Elk are majestic animals, holding their heads high with eyes and ears alert. All their grazing is done during the day, with one or two of each herd maintaining a lookout while the others eat. If danger threatens, they scatter in every direction.

Elk are sometimes hunted for their meat, which is leaner and higher in protein than beef or chicken.

Their manner of life in harsh surroundings impresses upon us how wisely the Lord God, their Creator, has provided instincts for all living things. As the Bible verse states,

“By Him were all things created, that are in heaven, and that are in earth . . . and
He is before all things, and by Him all things are preserved.”
(Colossians 1:16-17)

Love you all

Friday, November 07, 2014

Jewel # 194 (Nov. 7, 2014)


“They shall be Mine, saith the Lord of hosts, in that day when I make
(Malachi 3:17)

To my dear grandchildren,

How an Enemy of Trees is Stopped

“Put on the whole armour of God, that ye may be able to stand against the wiles of the devil.”
(Ephesians 6:11)

As beautiful, tall and strong as a tree may appear, it has enemies quite capable of killing it. Some of these enemies are very small insects. One persistent little enemy is the bark beetle. It is one of the worst pests of spruce and pine trees in North America.

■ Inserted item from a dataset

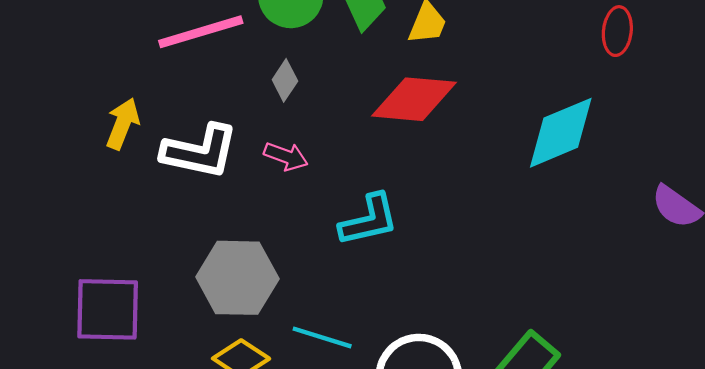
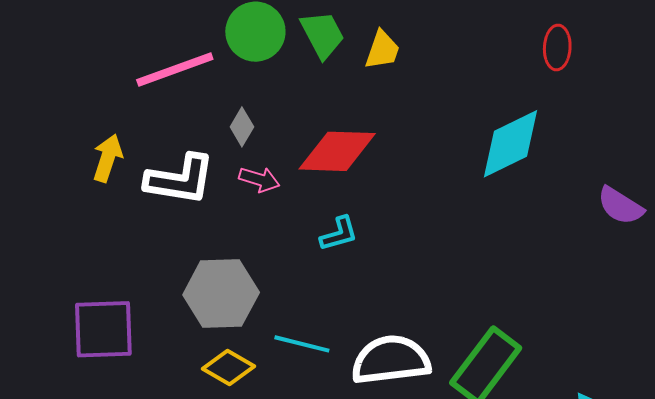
gray diamond: (285, 80) -> (242, 127), moved
red diamond: (414, 99) -> (337, 151), moved
cyan L-shape: (369, 220) -> (339, 234), size x0.7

Usually these beetles come in swarms, boring through cracks in the bark and eventually boring their way into the sapwood. In a healthy tree, these beetles often become submerged in the resin that oozes our of the hole and then they die. But in weakened and drought-affected trees, there is not enough resin to trap them.

Once the beetles reach the vital sapwood, they lay their eggs in their bored tunnels. When the eggs hatch, the larvae continue to feed in the tree.

If there were no way to stop these persistent little insects, there would eventually be no pine or spruce trees left. God has provided protection for these trees by using another insect known as the checkered beetle which can catch the bark beetles in flight and eat them. Not only do checkered beetles kill the bark beetles, but they also go into the tunnels the bark beetles have already made. The checkered beetles lay their eggs alongside those of the bark beetles, and when the larvae hatch, they attack and kill the newly hatched bark beetle larvae.

God has also given another friend to the trees - the braconid wasp. In some unknown way, it locates the bark beetle larvae, even though they might be under an inch of bark. This wasp injects its own eggs into the larvae of the bark beetle. The eggs soon hatch, and these larvae immediately feed on their hosts, which kill the bark beetle larvae.

Recently, an enemy of ash trees has been killing many, many of these large hardwood trees. It is a small bright-green beetle called the emerald ash borer. These can kill an ash tree in just two years. Presently no natural enemy is known.

The killer beetles remind us of the enemy Satan, who “as a roaring lion, walks about, seeking whom he may devour” (1 Peter 5:8). His attacks are often in some small manner that we may even be aware of, but we say, “That doesn’t amount to much; I‘m not concerned about it.” But what prayerful care we need so that Satan does not get the edge on us.

The only way we can apply the armour of Ephesians 6:11 or withstand Satan’s attacks is by turning to the Lord Jesus in every testing. “Finally . . . be strong in the Lord, and in the power of His might” (Ephesians 6:10). With Him taking our place before our enemy, we can say, “Thanks be to God, which gives us the victory through our Lord Jesus Christ” (1 Corinthians 15:57).